_Material for this task:_
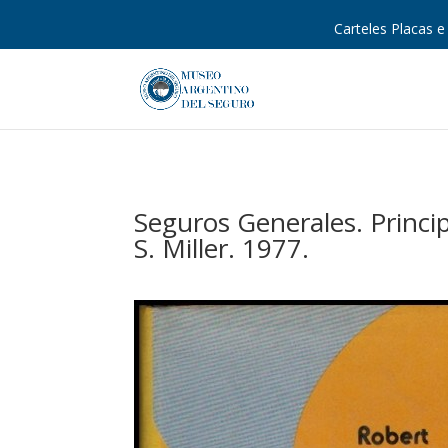
Carteles Placas e 
Seguros Generales. Princip
S. Miller. 1977.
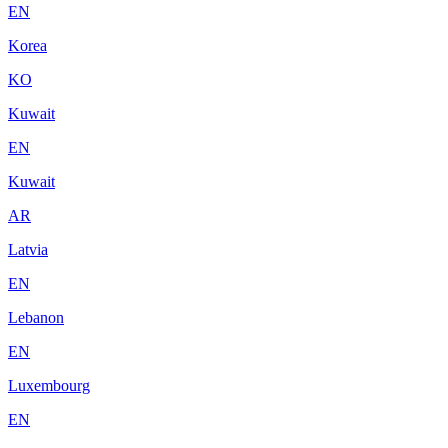
EN
Korea
KO
Kuwait
EN
Kuwait
AR
Latvia
EN
Lebanon
EN
Luxembourg
EN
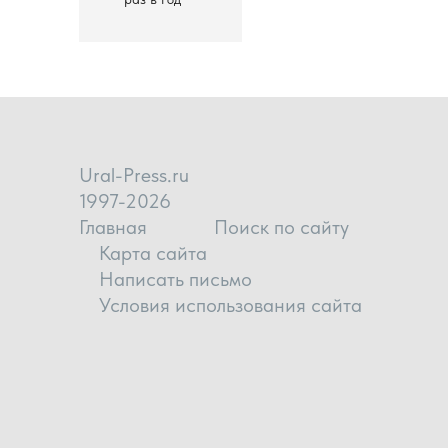
Ural-Press.ru
1997-2026
Главная
Поиск по сайту
Карта сайта
Написать письмо
Условия использования сайта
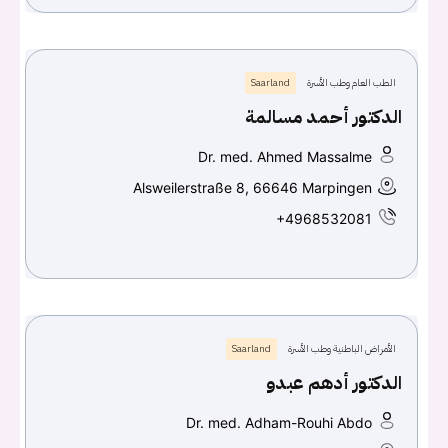
الطب العام وطب الأسرة
Saarland
الدكتور أحمد مسالمة
Dr. med. Ahmed Massalme
Alsweilerstraße 8, 66646 Marpingen
+4968532081
الأمراض الباطنية وطب الأسرة
Saarland
الدكتور أدهم عبدو
Dr. med. Adham-Rouhi Abdo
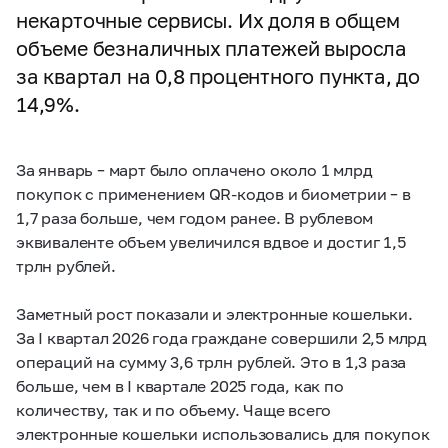
некарточные сервисы. Их доля в общем
объеме безналичных платежей выросла
за квартал на 0,8 процентного пункта, до
14,9%.
За январь – март было оплачено около 1 млрд
покупок с применением QR-кодов и биометрии – в
1,7 раза больше, чем годом ранее. В рублевом
эквиваленте объем увеличился вдвое и достиг 1,5
трлн рублей.
Заметный рост показали и электронные кошельки.
За I квартал 2026 года граждане совершили 2,5 млрд
операций на сумму 3,6 трлн рублей. Это в 1,3 раза
больше, чем в I квартале 2025 года, как по
количеству, так и по объему. Чаще всего
электронные кошельки использовались для покупок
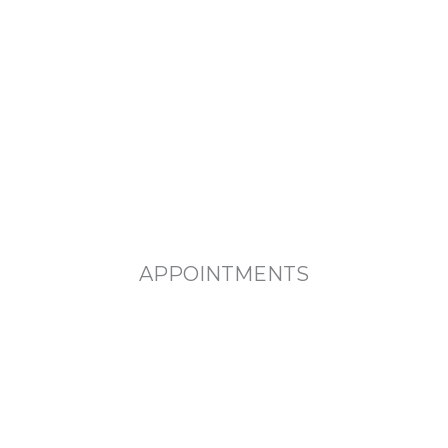
APPOINTMENTS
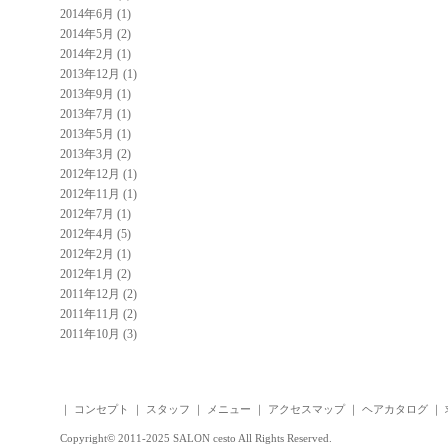
2014年6月 (1)
2014年5月 (2)
2014年2月 (1)
2013年12月 (1)
2013年9月 (1)
2013年7月 (1)
2013年5月 (1)
2013年3月 (2)
2012年12月 (1)
2012年11月 (1)
2012年7月 (1)
2012年4月 (5)
2012年2月 (1)
2012年1月 (2)
2011年12月 (2)
2011年11月 (2)
2011年10月 (3)
｜
コンセプト
｜
スタッフ
｜
メニュー
｜
アクセスマップ
｜
ヘアカタログ
｜
Copyright© 2011-2025 SALON cesto All Rights Reserved.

_What to produce:_ Copy all lines from the data above that contain the word "больше".

_Finished exercise:_
1,7 раза больше, чем годом ранее. В рублевом
больше, чем в I квартале 2025 года, как по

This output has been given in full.